Review: The Yellow Wallpaper

Apr 15, 2021
Movie poster for the yellow wallpaper

By: Isabel Icevedo

On March 20 th through the 30th, Kevin Pontuti, professor, and director of the Media X program
at the University of the Pacific, debuted his first full-length movie, The Yellow Wallpaper, at the
Cinequest Film Festival. Several other professors, along with his wife Alexandra Loreth who
stars in the film, also contributed to the film, which piqued my interest enough to watch it and
write a review.
I want to begin by saying, I am not a film critic. In fact, I only have a film studies minor and a
love of cinema to validate my commentary on this film.

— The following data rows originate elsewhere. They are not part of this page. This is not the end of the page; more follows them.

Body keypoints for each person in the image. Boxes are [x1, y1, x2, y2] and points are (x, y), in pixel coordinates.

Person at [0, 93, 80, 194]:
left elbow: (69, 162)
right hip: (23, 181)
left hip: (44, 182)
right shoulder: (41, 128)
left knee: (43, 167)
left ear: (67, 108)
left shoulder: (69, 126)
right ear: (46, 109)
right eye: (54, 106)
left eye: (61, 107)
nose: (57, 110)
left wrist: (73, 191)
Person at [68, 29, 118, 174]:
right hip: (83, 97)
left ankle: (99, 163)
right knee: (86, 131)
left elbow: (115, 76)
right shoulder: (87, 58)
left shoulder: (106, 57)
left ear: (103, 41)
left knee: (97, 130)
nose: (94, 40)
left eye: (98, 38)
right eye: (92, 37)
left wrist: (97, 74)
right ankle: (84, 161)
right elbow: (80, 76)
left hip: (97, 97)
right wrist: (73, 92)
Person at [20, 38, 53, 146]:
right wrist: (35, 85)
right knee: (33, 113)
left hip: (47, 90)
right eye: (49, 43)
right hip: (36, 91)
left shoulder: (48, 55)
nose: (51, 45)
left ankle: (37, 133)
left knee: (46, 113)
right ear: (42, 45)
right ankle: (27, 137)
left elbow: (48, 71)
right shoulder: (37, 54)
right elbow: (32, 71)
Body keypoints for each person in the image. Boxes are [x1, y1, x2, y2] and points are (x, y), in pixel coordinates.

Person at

Professor Pontuti was also gracious
enough to grant me access to the film afterwards so that I could write a review for The Pacifican.
With that said, these are simply my own thoughts on the film, and I encourage any readers who
have not seen the film, to create their own thoughts towards the film once they are able to see it.

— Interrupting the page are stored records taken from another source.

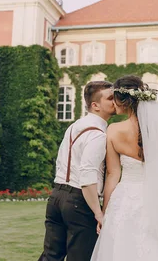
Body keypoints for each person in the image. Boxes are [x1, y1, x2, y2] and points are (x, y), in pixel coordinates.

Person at [91, 75, 158, 261]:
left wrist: (104, 212)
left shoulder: (114, 130)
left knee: (122, 248)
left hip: (126, 200)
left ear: (122, 101)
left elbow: (113, 174)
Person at [38, 81, 116, 261]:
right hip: (79, 200)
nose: (115, 101)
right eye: (110, 98)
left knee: (51, 256)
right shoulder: (98, 134)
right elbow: (87, 176)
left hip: (56, 196)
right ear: (95, 105)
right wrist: (98, 212)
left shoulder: (74, 126)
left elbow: (61, 161)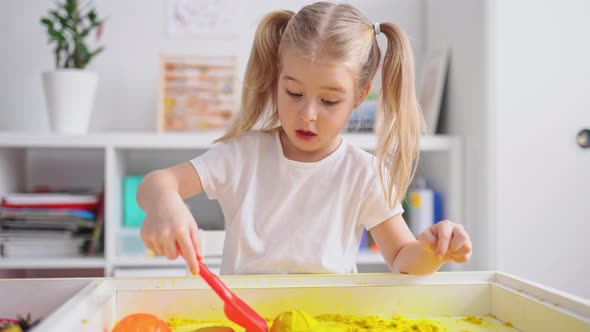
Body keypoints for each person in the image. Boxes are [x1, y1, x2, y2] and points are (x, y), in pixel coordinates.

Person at [137, 2, 472, 276]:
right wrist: (165, 203)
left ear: (359, 96)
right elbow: (157, 183)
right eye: (294, 92)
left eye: (329, 101)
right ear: (276, 78)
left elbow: (401, 257)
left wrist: (432, 251)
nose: (308, 114)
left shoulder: (364, 172)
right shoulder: (242, 156)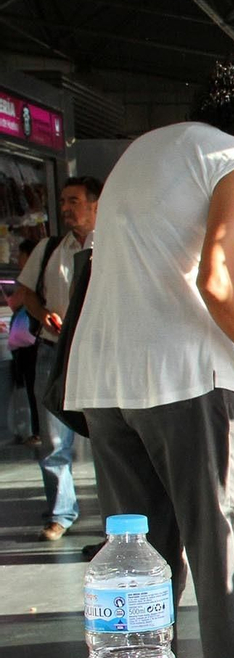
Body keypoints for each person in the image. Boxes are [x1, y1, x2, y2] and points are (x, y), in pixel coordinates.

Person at [66, 58, 234, 658]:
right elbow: (217, 282)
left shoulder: (145, 149)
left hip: (102, 380)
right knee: (224, 547)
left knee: (136, 556)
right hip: (186, 377)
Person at [12, 177, 99, 540]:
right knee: (52, 439)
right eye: (63, 201)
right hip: (53, 351)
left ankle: (119, 518)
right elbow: (25, 293)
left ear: (95, 205)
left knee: (110, 438)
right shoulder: (49, 248)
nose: (66, 208)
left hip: (98, 351)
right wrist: (43, 312)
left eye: (74, 201)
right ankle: (61, 512)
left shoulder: (113, 245)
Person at [6, 236, 39, 446]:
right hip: (30, 342)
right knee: (30, 388)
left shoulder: (30, 278)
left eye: (21, 255)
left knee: (33, 388)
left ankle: (37, 431)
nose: (18, 259)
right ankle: (34, 429)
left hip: (31, 342)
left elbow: (15, 301)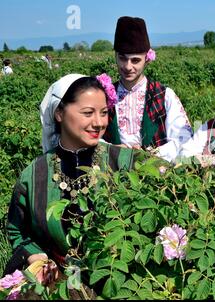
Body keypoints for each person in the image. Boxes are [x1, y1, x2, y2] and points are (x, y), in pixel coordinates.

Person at [3, 73, 136, 280]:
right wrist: (36, 257)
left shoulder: (126, 162)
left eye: (103, 113)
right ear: (59, 114)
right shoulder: (35, 174)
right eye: (88, 113)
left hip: (120, 280)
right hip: (59, 283)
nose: (99, 122)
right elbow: (17, 230)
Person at [102, 16, 193, 162]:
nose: (127, 66)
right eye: (122, 58)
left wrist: (150, 153)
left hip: (155, 175)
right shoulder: (103, 95)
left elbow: (184, 138)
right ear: (115, 56)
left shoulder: (164, 95)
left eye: (135, 60)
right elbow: (88, 136)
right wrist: (114, 150)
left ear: (147, 59)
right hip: (111, 175)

The film is an adaptation of Charlotte Perkins Gilman’s fictional short story that was published
in 1892. The story revolves around the main character, Jane, and her journal entries about her life
as a young mother and writer. More information about the film and its contributors, along with
the film trailer, can be found on the University of the Pacific’s website under the Pacific
Newsroom. I will simply be focusing on reviewing the film.

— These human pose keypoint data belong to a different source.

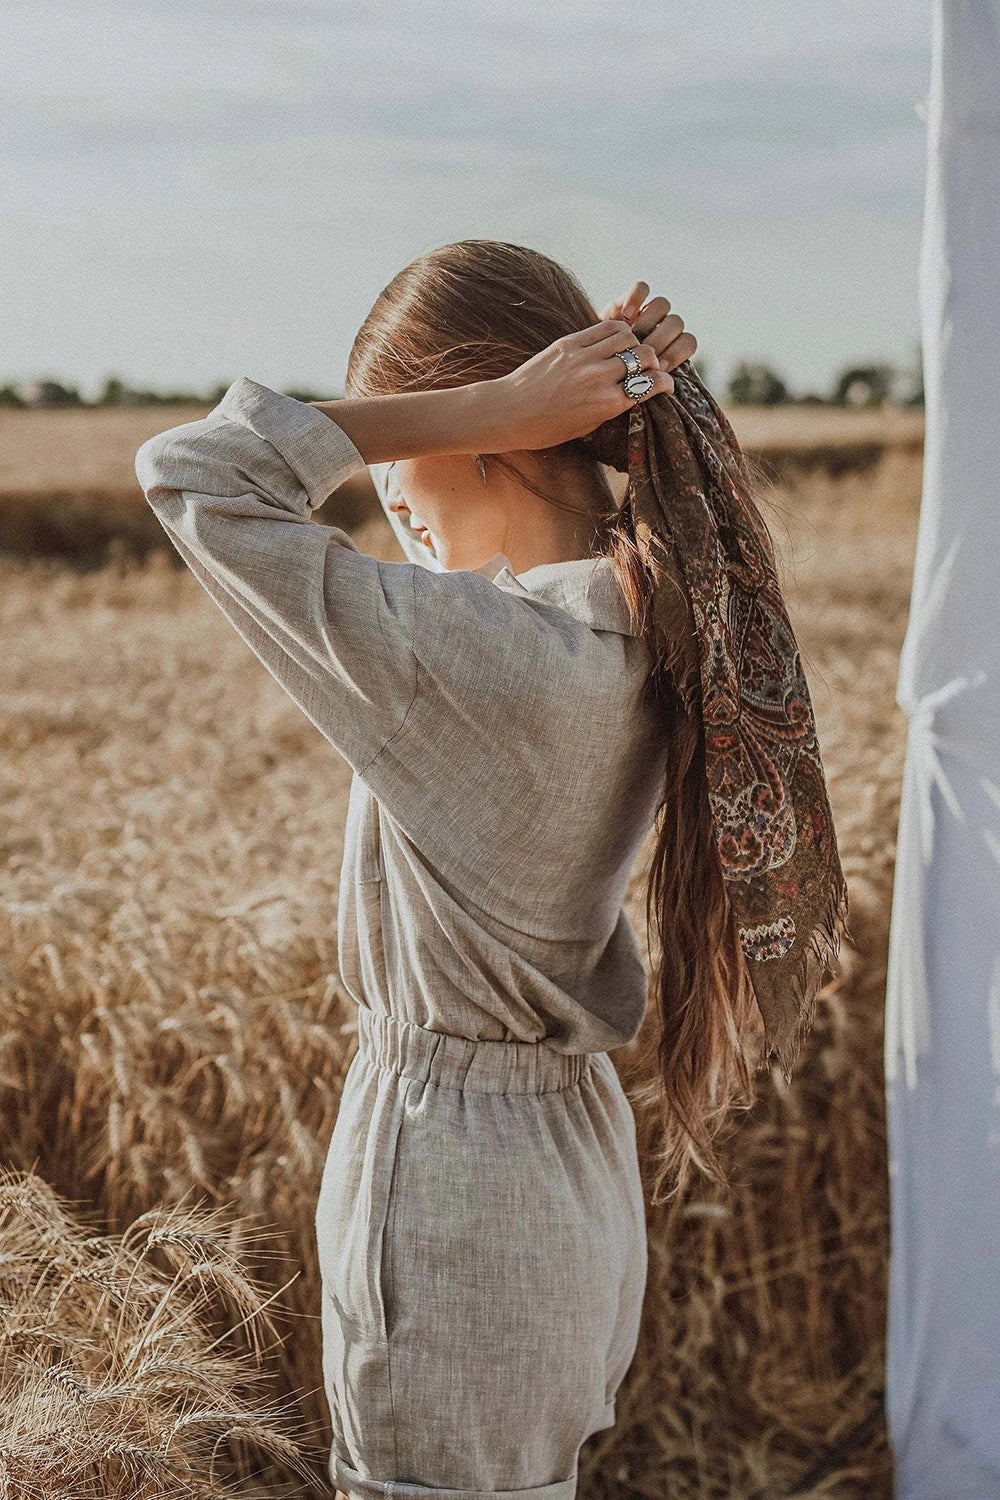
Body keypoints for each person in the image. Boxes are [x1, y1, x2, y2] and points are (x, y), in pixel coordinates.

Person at [134, 239, 847, 1500]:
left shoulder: (484, 655)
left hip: (453, 1193)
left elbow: (192, 476)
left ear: (501, 419)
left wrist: (490, 404)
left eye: (409, 426)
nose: (381, 486)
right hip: (566, 1172)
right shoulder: (642, 620)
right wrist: (504, 409)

I started the film with no expectations, and almost no knowledge about the short story, The
Yellow Wallpaper. The film opens with a carriage ride that slowly focuses on the female lead,
Jane. She gazes out of the carriage window. Her husband sits across from her, occasionally
sending worried glances her way. We get a glimpse of the newborn child laying next to her.
After a little while of carriage sounds and a shaky camera matching the bumbling carriage ride,
the baby starts wailing. Jane becomes distressed and continues to look out the window. Her
husband pleads with her to do something. She picks up the baby and before I had time to process,
throws the baby out the window, ending its screams. Her husband yells for the carriage to stop
and jumps out. The camera pauses on her immediately content face and from that instance on, I
was hooked.
This is my kind of movie.
And by that, I mean, surprising and unexpected, not one that condones violence against babies.
The film is full of physiological twists like this one. They get out of the carriage and everything
is suddenly fine, almost like it never happened. They have arrived at their new home where they
will be staying to help Jane’s mood improve. Her husband introduces her to the bedroom on the
second floor. She immediately notices the yellow wallpaper lining the walls. Her fascination
with the wallpaper gave me an uneasy feeling that carried throughout the end of the film. Jane’s physical appearance also starts deteriorating as her mental state does during her isolation with the
yellow wallpaper room.
The film leaves a lot up to interpretation, including leaving the audience wondering if what Jane
is seeing is actually happening or if these are delusions based on her illness. I thought a
possibility for this illness could be some modern-day equivalent to postpartum depression since
she remains detached from her own baby. She is also shamed for using writing as a coping
mechanism and has to spend most of her days alone while her husband works long hours. The
film portrays her struggles with her mental illness through her exploration of the grounds, her
hallucinations of a woman holding her baby, and her fascination with the woman in the
wallpaper who she cannot let escape.
Without spoiling too much of the film, I loved the way the score fused with the disturbing and
foreboding imagery showed throughout the film. The entire time the wallpaper was shown, I felt
a sense of foreboding doom for Jane. I also felt sympathy for her as her mental illness was being
untreated. The film had so much social commentary on mental illness and patriarchal standards
for women. It has suspense, horror, and the score only helps highlight the insane visuals that are
shown. I would recommend this movie to anyone interested and keep an eye out for it at the next
film festival. I would also like to commemorate everyone who worked on the film including
Professor Pontuti and his wife, Alexandra Loreth, who played an incredible Jane. Also read The
Yellow Wallpaper, while awaiting Pontuti’s next masterpiece.